Everyday, at seven in the morning Mr. Brown takes a plastic chair
that one day was white and plunk it in front of his house.
He watches the neighbors going to work, to school, to shop, to drink.
They go singing, fighting, running, spiting, smoking, swearing, dreaming.
Mr. Brown says hello to everybody. Now and then he gets into his house
to get a soda, he comes back quickly to see a wife who is running in distress
a man who returns drunk to his house a dog that gets stoned by a horde of children.
Mr. Brown never says more than “hello,” he may disapprove, he may support
nobody knows, he just watches. If somebody looks at him he barely smiles and says nothing.

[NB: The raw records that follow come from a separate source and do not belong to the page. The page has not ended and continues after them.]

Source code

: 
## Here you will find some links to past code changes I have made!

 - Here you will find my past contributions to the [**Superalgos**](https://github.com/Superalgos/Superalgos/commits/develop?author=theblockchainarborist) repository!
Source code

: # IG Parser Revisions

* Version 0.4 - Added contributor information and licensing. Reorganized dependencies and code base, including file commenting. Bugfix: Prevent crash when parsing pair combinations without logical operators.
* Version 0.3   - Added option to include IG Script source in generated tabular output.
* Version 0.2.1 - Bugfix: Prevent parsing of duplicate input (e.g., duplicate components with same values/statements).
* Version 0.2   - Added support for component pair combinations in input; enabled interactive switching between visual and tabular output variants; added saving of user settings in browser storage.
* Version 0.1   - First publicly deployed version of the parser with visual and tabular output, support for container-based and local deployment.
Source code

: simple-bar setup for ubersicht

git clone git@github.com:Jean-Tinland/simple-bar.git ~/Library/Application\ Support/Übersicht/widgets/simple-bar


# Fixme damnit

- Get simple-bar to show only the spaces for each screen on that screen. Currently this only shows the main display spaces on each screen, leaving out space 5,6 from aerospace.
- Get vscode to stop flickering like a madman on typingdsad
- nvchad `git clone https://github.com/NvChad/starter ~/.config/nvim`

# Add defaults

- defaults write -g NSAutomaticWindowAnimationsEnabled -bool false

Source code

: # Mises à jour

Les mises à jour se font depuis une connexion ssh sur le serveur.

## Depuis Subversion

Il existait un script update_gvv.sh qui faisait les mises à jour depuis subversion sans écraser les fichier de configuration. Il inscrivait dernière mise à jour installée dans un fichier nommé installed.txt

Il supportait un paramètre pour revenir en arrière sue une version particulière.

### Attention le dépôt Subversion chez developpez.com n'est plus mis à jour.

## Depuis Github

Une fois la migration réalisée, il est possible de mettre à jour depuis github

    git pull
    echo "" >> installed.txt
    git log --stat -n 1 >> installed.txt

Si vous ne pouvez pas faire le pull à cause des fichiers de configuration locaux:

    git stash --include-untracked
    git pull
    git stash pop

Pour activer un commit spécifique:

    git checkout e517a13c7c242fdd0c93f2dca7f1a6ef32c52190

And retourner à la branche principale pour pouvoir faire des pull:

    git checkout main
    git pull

Mr. Brown is fifty three years old, he has been disabled for the past twelve years
and he became a witness of humanity ever since. Mr. Brown knows all the secrets of the
people but nobody knows his.
At noon, Mr. Brown disappears inside his house eats crackers with honey and returns to his
post. As a witness he never misses the action around his eyes.
He knows all the faces, voices and mysteries of the neighborhood.
After a short recess for dinner Mr. Brown vigil the street until twelve o’clock,
then, he takes his plastic chair inside the room he calls his house where he
keeps his chair, a bed and his thoughts.
When there is a crime in Mr. Brown’s block the police and the journalists
don’t bother to ask him anything, he never sees a fly, he hears nothing.
Everybody knows he is a witness but people say he is a witness of God.